> [EXERCISE PASSAGE]
Startup and Shutdown

Startup

The cleanup service is started during application lifespan:

# backend/main.py:676-678
cleanup_service = CleanupService()
await cleanup_service.start()

The start() method (backend/services/cleanup_service.py:579-594):

  1. Checks if already running (idempotent)
  2. Sets running = True
  3. Creates background task for cleanup loop
async def start(self) -> None:
    if self.running:
        logger.warning("CleanupService already running")
        return

    logger.info("Starting CleanupService")
    self.running = True
    self._cleanup_task = asyncio.create_task(self._cleanup_loop())
    logger.info("CleanupService started successfully")

Shutdown

The shutdown sequence (backend/services/cleanup_service.py:596-615):

  1. Sets running = False
  2. Cancels the cleanup task
  3. Suppresses CancelledError during task cleanup
async def stop(self) -> None:
    if not self.running:
        return

    logger.info("Stopping CleanupService")
    self.running = False

    if self._cleanup_task:
        self._cleanup_task.cancel()
        with contextlib.suppress(asyncio.CancelledError):
            await self._cleanup_task

    self._cleanup_task = None
    logger.info("CleanupService stopped")

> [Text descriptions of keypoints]

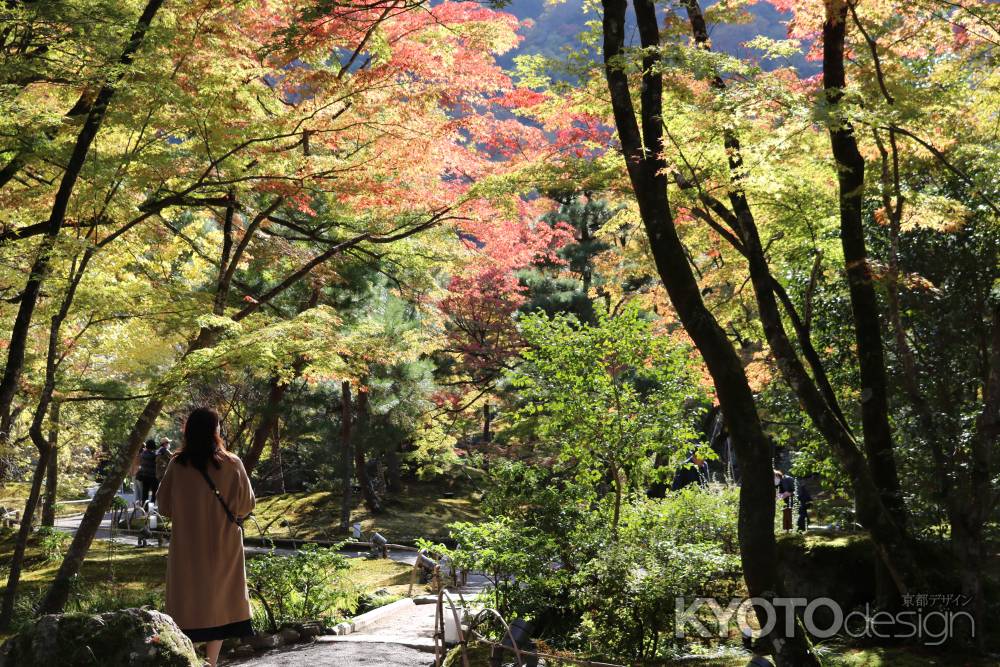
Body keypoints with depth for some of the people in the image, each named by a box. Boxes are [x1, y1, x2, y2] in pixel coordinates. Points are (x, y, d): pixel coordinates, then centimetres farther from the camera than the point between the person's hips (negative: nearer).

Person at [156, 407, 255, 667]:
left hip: (186, 546, 0)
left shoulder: (177, 465, -9)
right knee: (219, 601, 11)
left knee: (188, 603, 9)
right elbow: (246, 504, -2)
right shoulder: (231, 464, -11)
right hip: (223, 547, 0)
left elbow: (164, 506, 1)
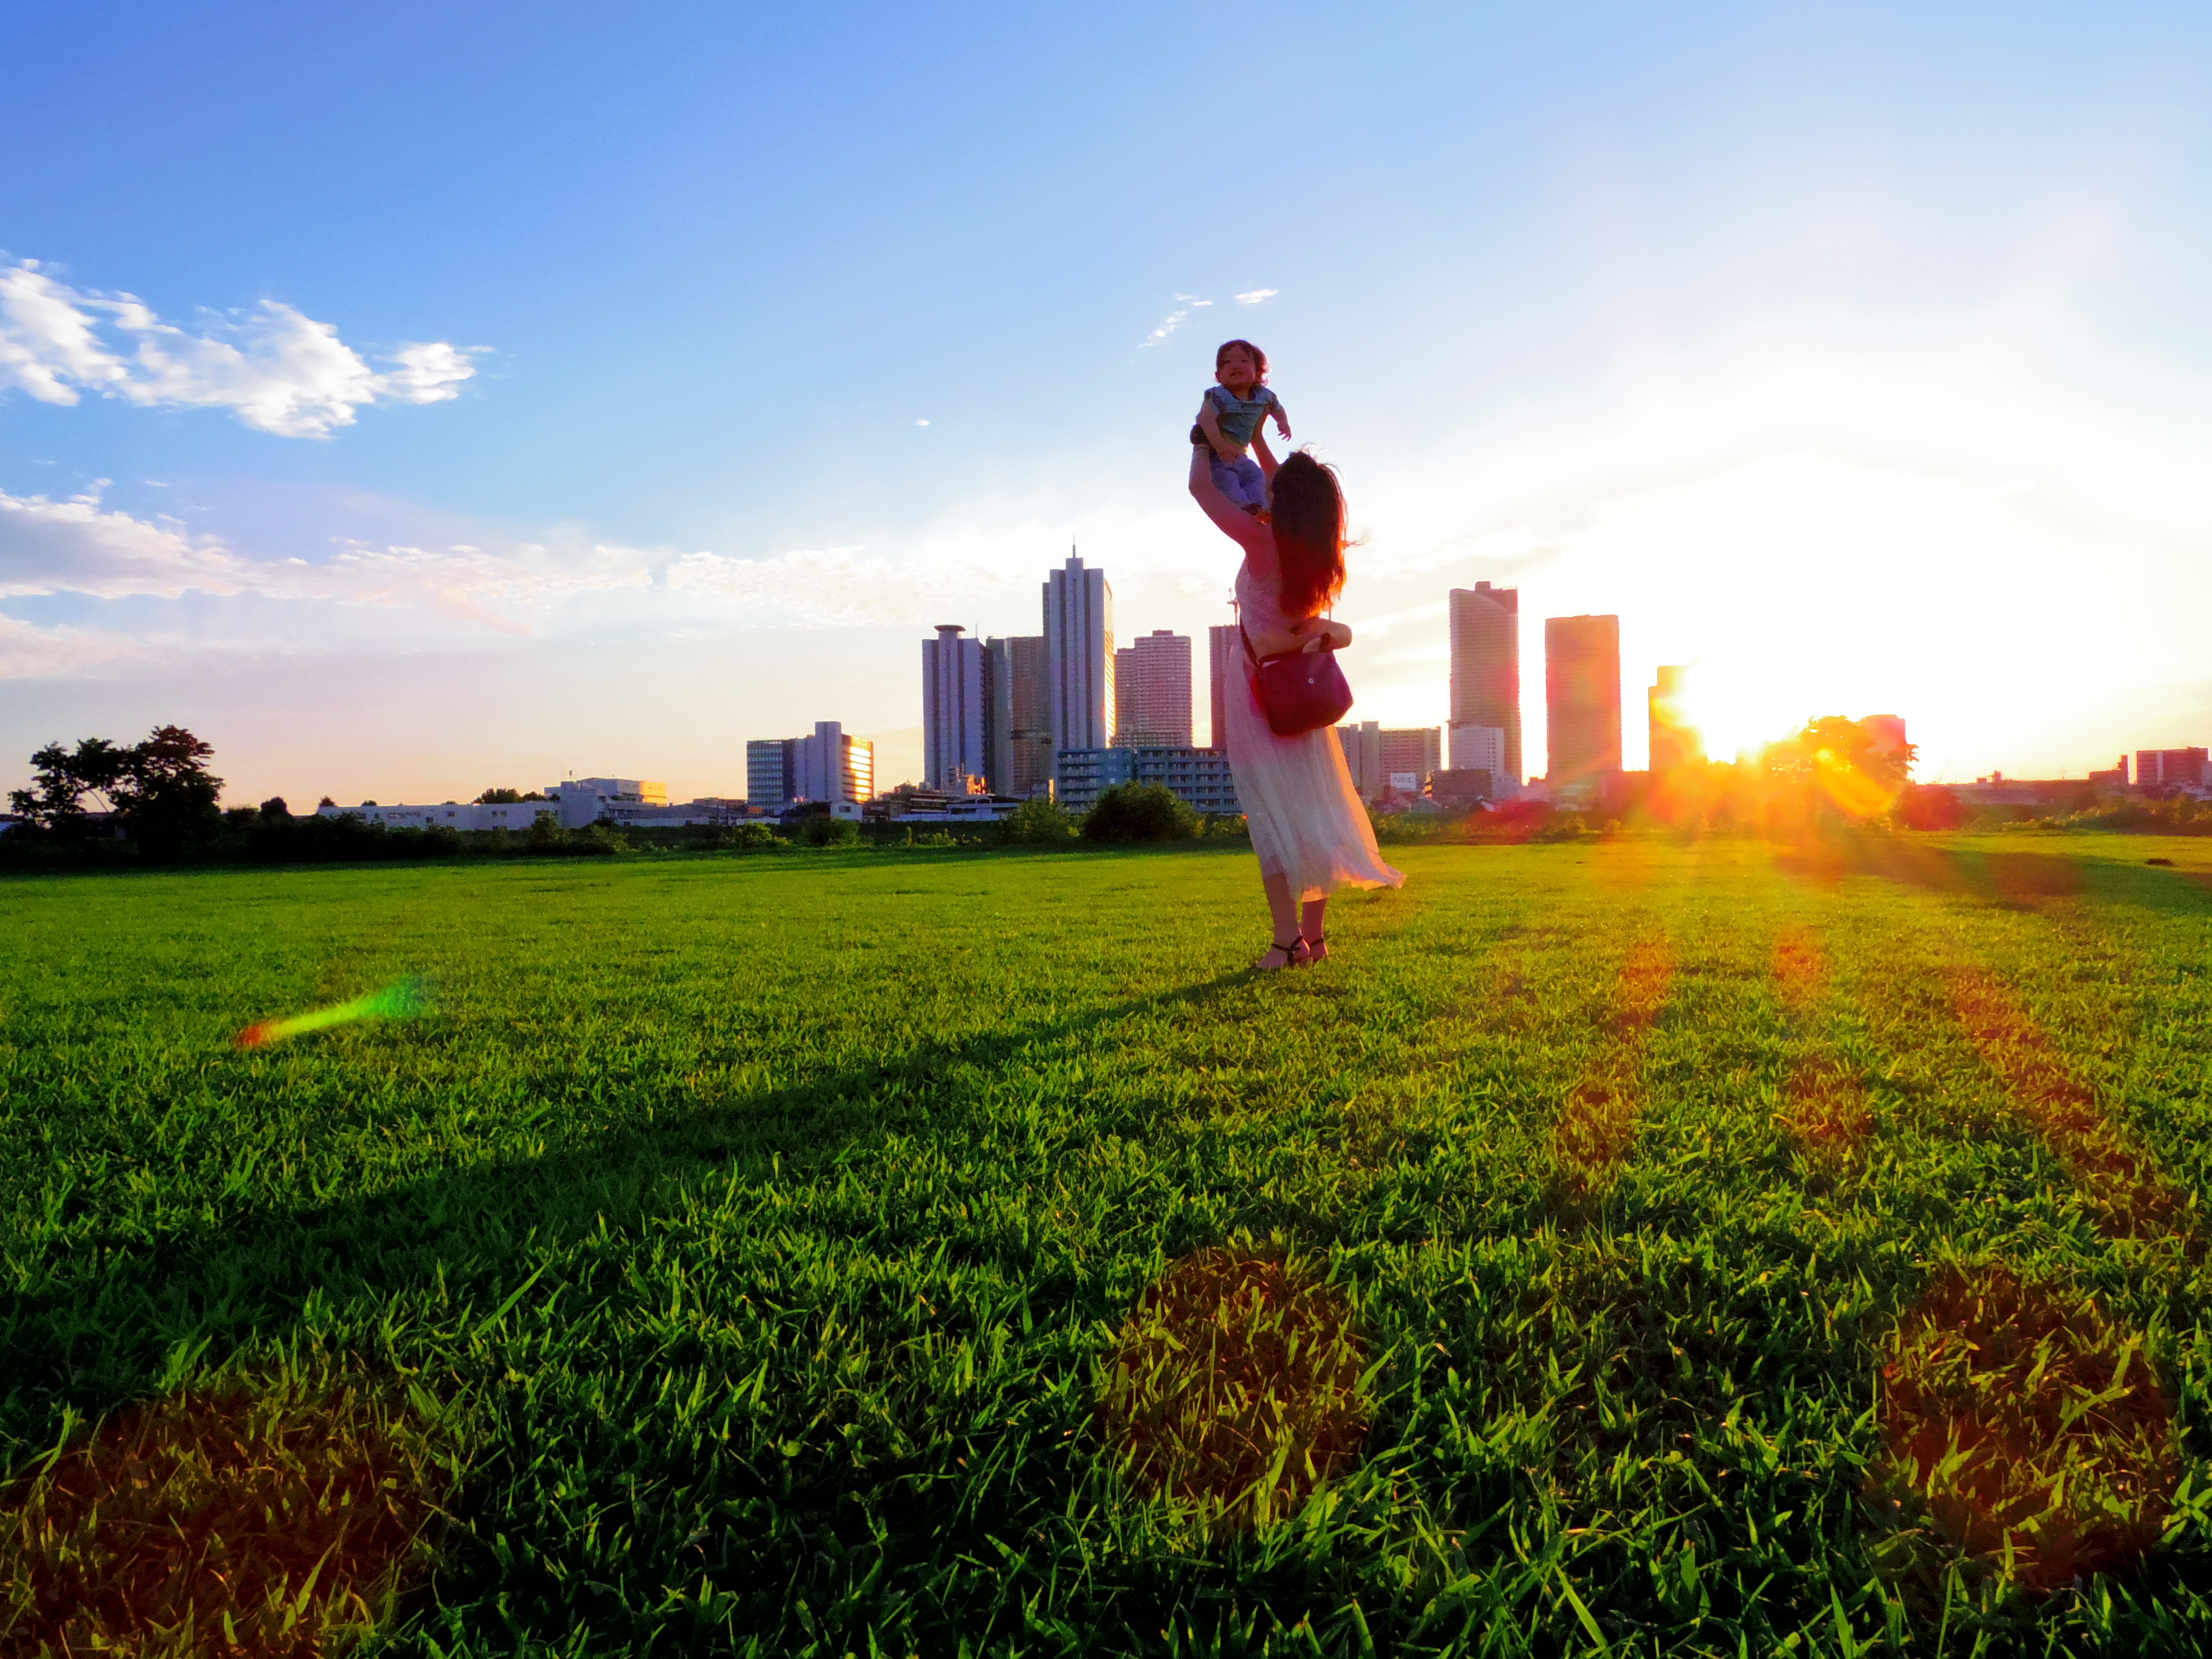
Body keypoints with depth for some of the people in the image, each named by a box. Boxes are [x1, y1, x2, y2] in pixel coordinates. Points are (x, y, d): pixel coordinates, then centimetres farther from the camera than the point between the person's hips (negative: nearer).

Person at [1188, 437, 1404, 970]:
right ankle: (1315, 935, 11)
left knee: (1272, 817, -4)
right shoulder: (1325, 556, -4)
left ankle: (1288, 940, -9)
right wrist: (1256, 439, 19)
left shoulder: (1263, 543, -21)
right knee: (1312, 811, 9)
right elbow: (1293, 500, 15)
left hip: (1258, 696, -5)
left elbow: (1201, 485, -15)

> [ACTIONS TO TAKE]
• A. Summarize the startup and shutdown passage in two sentences.
• B. In the startup and shutdown passage, which exception does stop() suppress while awaiting the cancelled cleanup task?
• C. Continue the CleanupService startup and shutdown documentation from the point where it ends.

> [TASK-BY-TASK RESULTS]
• A. During application lifespan, a CleanupService is created and its start() method is awaited, which returns early if the service is already running, otherwise sets running to True and creates a background task for the cleanup loop. The stop() method does nothing if the service is not running; otherwise it sets running to False, cancels the cleanup task while suppressing CancelledError, and sets the task to None.

• B. asyncio.CancelledError

• C.
Cleanup Loop

The main cleanup loop (backend/services/cleanup_service.py:555-577) runs continuously:

%%{init: {'theme': 'dark'}}%%
flowchart TB
    WaitUntil["Wait until cleanup_time"]
    RunCheck{Running?}
    RunCleanup["run_cleanup()"]
    LoopBack["Loop back to wait"]

    WaitUntil --> RunCheck
    RunCheck -->|Yes| RunCleanup
    RunCleanup --> LoopBack
    LoopBack --> WaitUntil

Schedule Calculation

The service calculates the next cleanup time (backend/services/cleanup_service.py:206-222):

def _calculate_next_cleanup(self) -> datetime:
    hours, minutes = self._parse_cleanup_time()
    now = datetime.now(UTC)

    next_cleanup = now.replace(hour=hours, minute=minutes, second=0, microsecond=0)

    # If time has already passed today, schedule for tomorrow
    if next_cleanup <= now:
        next_cleanup += timedelta(days=1)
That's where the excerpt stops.